Anharmonic stabilization and band gap renormalization in the perovskite CsSnI$_3$

TL;DR

This study uses self-consistent phonon theory to show how anharmonic interactions stabilize the cubic phase of CsSnI$_3$ and reveals temperature-dependent band gap renormalization due to vibrational effects.

Contribution

It introduces a method to account for anharmonic stabilization and electronic band gap changes in CsSnI$_3$ using self-consistent phonon calculations.

Findings

Anharmonic phonon interactions stabilize the cubic phase at experimental conditions.

Vibrations cause an opening of the band gap at elevated temperatures.
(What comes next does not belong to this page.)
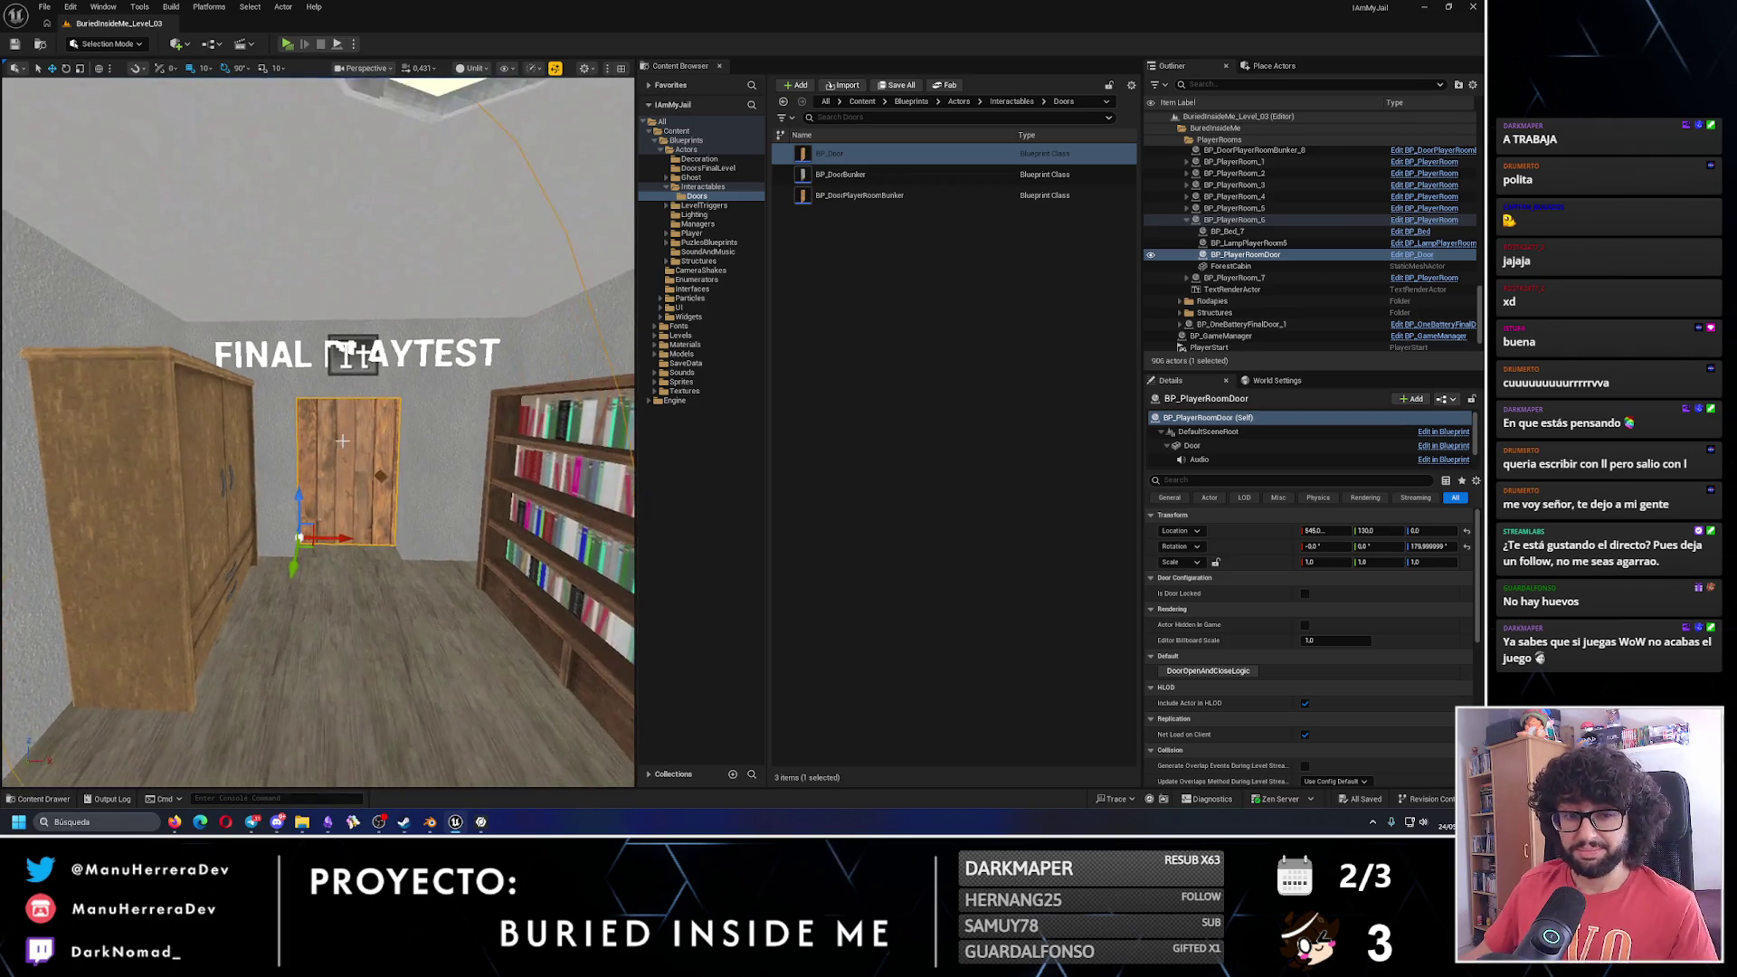
left_click(288, 43)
Temperature plays a crucial role in the electronic properties of CsSnI$_3$.

Abstract

Amongst the X(Sn,Pb)Y$_3$ perovskites currently under scrutiny for their photovoltaic applications, the cubic B-$\alpha$ phase of CsSnI$_3$ is arguably the best characterized experimentally. Yet, according to the standard harmonic theory of phonons, this deceptively simple phase should not exist at all due to rotational instabilities of the SnI$_6$ octahedra. Here, employing self-consistent phonon theory we show that these soft modes are stabilized at experimental conditions through anharmonic phonon-phonon interactions between the Cs ions and their iodine cages. We further calculate the renormalization of the electronic energies due to vibrations and find an unusual opening of the band gap, estimated as 0.24 and 0.11 eV at 500 and 300 K, which we attribute to the stretching of Sn-I bonds. Our work demonstrates the important role of temperature in accurately describing these materials.